Everything from the line containing "you worked with" through the last line of the data below must be copied exactly, with no other lines included.

PROVIDED DATA section start

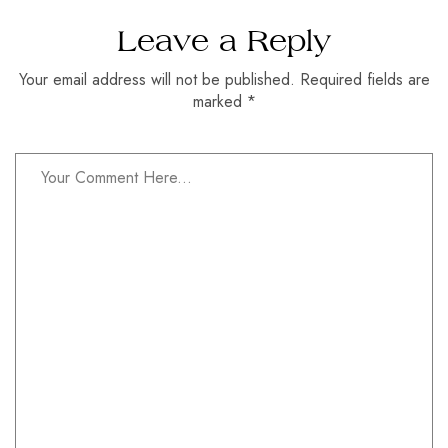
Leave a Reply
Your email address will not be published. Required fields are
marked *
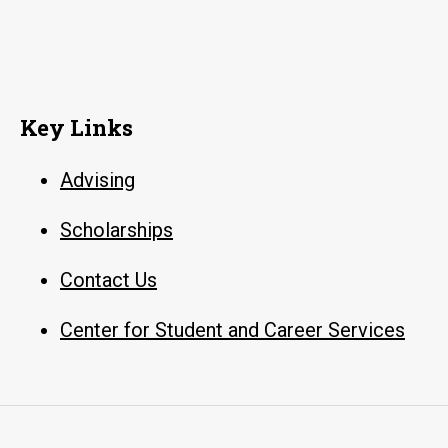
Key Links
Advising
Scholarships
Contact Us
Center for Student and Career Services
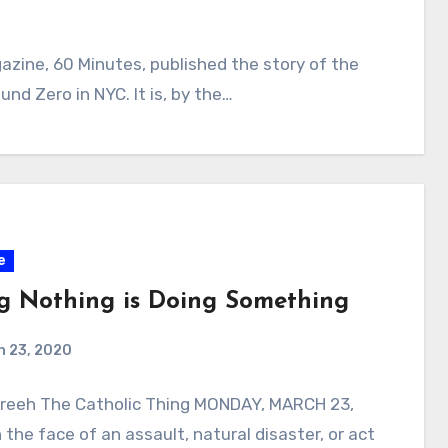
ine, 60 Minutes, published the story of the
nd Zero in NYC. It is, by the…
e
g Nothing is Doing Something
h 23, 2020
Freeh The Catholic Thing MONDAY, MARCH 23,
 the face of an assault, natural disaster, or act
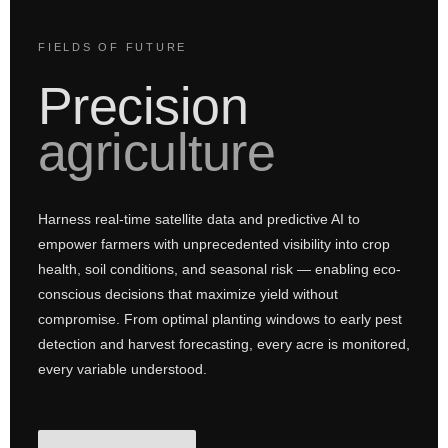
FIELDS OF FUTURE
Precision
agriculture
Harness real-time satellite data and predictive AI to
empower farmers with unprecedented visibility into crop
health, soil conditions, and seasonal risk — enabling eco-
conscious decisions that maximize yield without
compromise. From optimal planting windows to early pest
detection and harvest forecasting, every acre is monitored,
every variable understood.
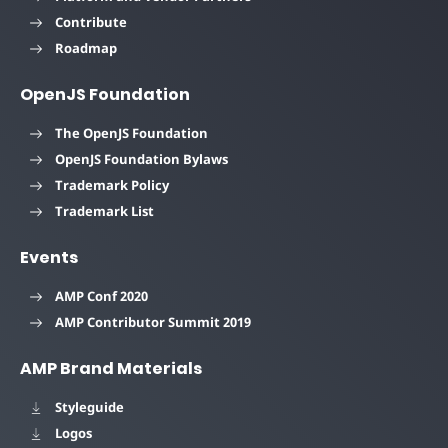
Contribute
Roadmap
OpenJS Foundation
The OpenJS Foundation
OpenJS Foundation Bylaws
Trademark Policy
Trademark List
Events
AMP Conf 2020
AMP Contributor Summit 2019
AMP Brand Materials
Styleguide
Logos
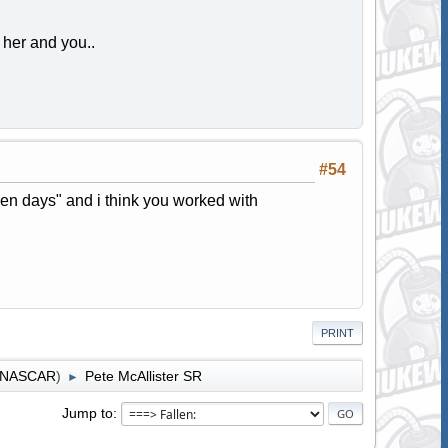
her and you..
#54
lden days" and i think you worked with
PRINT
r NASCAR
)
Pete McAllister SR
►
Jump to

PROVIDED DATA section end

◆ REPLY TO THE TASK ◆
lden days" and i think you worked with
PRINT
r NASCAR
)
Pete McAllister SR
►
Jump to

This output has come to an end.